MATERIAL PROVIDED:
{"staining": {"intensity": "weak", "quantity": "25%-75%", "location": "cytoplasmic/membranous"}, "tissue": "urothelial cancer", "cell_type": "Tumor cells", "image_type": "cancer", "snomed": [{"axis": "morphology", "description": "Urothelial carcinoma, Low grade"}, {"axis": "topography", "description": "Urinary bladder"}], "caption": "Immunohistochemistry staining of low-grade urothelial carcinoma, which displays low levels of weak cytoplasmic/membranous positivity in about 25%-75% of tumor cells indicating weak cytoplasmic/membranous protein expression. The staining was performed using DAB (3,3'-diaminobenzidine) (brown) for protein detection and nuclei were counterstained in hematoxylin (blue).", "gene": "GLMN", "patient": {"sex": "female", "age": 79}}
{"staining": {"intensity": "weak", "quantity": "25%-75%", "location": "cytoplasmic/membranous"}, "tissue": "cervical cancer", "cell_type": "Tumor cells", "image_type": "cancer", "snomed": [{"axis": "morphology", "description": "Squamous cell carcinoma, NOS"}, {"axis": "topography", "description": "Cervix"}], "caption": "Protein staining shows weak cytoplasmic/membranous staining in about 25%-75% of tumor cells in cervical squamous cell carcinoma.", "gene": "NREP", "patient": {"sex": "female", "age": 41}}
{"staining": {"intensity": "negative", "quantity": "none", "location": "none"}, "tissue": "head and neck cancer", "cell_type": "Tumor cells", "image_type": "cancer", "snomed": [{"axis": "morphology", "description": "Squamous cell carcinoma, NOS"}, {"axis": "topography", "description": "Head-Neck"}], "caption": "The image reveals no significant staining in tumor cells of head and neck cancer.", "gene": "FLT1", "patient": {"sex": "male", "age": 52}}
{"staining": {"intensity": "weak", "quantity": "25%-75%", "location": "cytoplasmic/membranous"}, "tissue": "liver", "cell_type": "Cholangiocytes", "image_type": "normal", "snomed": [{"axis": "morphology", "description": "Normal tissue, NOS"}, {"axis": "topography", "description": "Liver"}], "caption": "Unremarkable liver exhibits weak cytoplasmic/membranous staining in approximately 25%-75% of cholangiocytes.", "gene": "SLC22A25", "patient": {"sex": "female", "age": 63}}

TASK:
Restate word for word the lines from the line containing "image reveals no" through the last line of the listing, inclusive, and nothing beyond them.

WRITTEN SOLUTION:
{"staining": {"intensity": "negative", "quantity": "none", "location": "none"}, "tissue": "head and neck cancer", "cell_type": "Tumor cells", "image_type": "cancer", "snomed": [{"axis": "morphology", "description": "Squamous cell carcinoma, NOS"}, {"axis": "topography", "description": "Head-Neck"}], "caption": "The image reveals no significant staining in tumor cells of head and neck cancer.", "gene": "FLT1", "patient": {"sex": "male", "age": 52}}
{"staining": {"intensity": "weak", "quantity": "25%-75%", "location": "cytoplasmic/membranous"}, "tissue": "liver", "cell_type": "Cholangiocytes", "image_type": "normal", "snomed": [{"axis": "morphology", "description": "Normal tissue, NOS"}, {"axis": "topography", "description": "Liver"}], "caption": "Unremarkable liver exhibits weak cytoplasmic/membranous staining in approximately 25%-75% of cholangiocytes.", "gene": "SLC22A25", "patient": {"sex": "female", "age": 63}}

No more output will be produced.